To better understand this vulnerability, let’s outline a basic data access pattern of how the Gmail API provides attachment data. Once an account has been authenticated to the Gmail API, it is possible to enumerate the list of attachments on a given message by using the users.messages.get method. This method does not return the raw attachment data, but as part of the response, returns an attachmentId value (among other information) that can be used as an identifier to reference that attachment using the users.messages.attachments.get method. Importantly, we validated that this particular API method was correctly applying authorization checks. That is to say, it was not possible to retrieve an attachmentId for a message your account did not have access to.
By providing an attachmentId value, the users.messages.attachments.get method can then be used to retrieve the data content of an attachment.
The users.messages.attachments.get method accepts 3 required parameters:
- The userId of the API caller
- The messageId associated with the attachmentId
- The attachmentId of an attachment
How We Discovered It
In the course of writing code related to attachment data, we were surprised to discover that instead of attachments having immutable ids which were stable over time, it appeared that each time the users.messages.get method was called, a different attachmentId was returned. Subsequently, all attachmentIds that had ever been returned remained valid and allowed us to access the attachment content. This led us to believe that the Gmail API was building an association table on the backend, rather than returning a unique 1:1 mapping of attachmentId to attachment.
This unexpected behavior led Material Security software engineers Natasha Gude and Gianluca Venturini to test permutations of messageId and attachmentId values against the users.messages.attachments.get API endpoint. Initially, we discovered it was possible to access attachments in mailboxes the caller should not have access to by supplying valid messageIds and attachmentIds to arbitrary mailboxes. Later, we discovered the messageId parameter value was not being validated whatsoever and even a value of "foo" would still return attachment data, as long as the attachmentId was valid.
We are uncertain if there is an expiration associated with attachmentId values. In our testing, we were able to access attachments using attachmentIds that were created over a year ago, so it would seem to reason that attachmentIds only expire some amount of time after the associated attachment itself has been deleted.
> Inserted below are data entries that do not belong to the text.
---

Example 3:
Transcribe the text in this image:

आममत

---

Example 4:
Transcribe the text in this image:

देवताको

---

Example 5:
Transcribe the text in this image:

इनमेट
In summary, any authenticated Gmail user with a valid attachmentId was able to access the contents of the attachment it pointed to, regardless of whether or not the caller should have permission or access to do so.
Fortunately, attachmentId values are sufficiently long that any attempt at brute-forcing them would be impractical and we do not believe this vulnerability can be exploited at scale.
Understanding the Impact
After discovering and reporting this vulnerability to Google, we were primarily concerned that any organization collecting and storing Gmail attachmentId values should ideally treat those attachmentIds with the same level of security and privacy as they do with actual raw attachment data. Any valid attachmentId could have been leveraged by an attacker to retrieve the content of the attachment, which made them functionally equivalent.
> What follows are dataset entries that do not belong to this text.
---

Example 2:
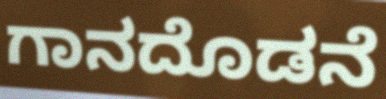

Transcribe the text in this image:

ಗಾನದೊಡನೆ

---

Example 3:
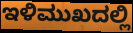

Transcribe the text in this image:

ಇಳಿಮುಖದಲ್ಲಿ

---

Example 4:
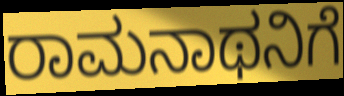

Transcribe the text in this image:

ರಾಮನಾಥನಿಗೆ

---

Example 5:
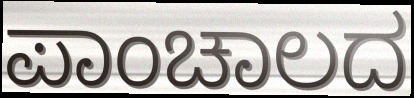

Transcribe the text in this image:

ಪಾಂಚಾಲದ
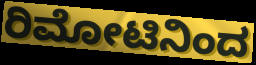
ರಿಮೋಟಿನಿಂದ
Additionally, if you currently or previously authorized a third-party application to read or otherwise process your Gmail data, that service may have stored attachmentIds related to attachments in your mailbox. During the time this vulnerability was unpatched, even if you had disconnected/deauthorized an application with access to your Gmail account, those attachmentIds could still have been used to access the attachment data in your Gmail account. For these reasons, we're very happy Google moved quickly to fix this issue.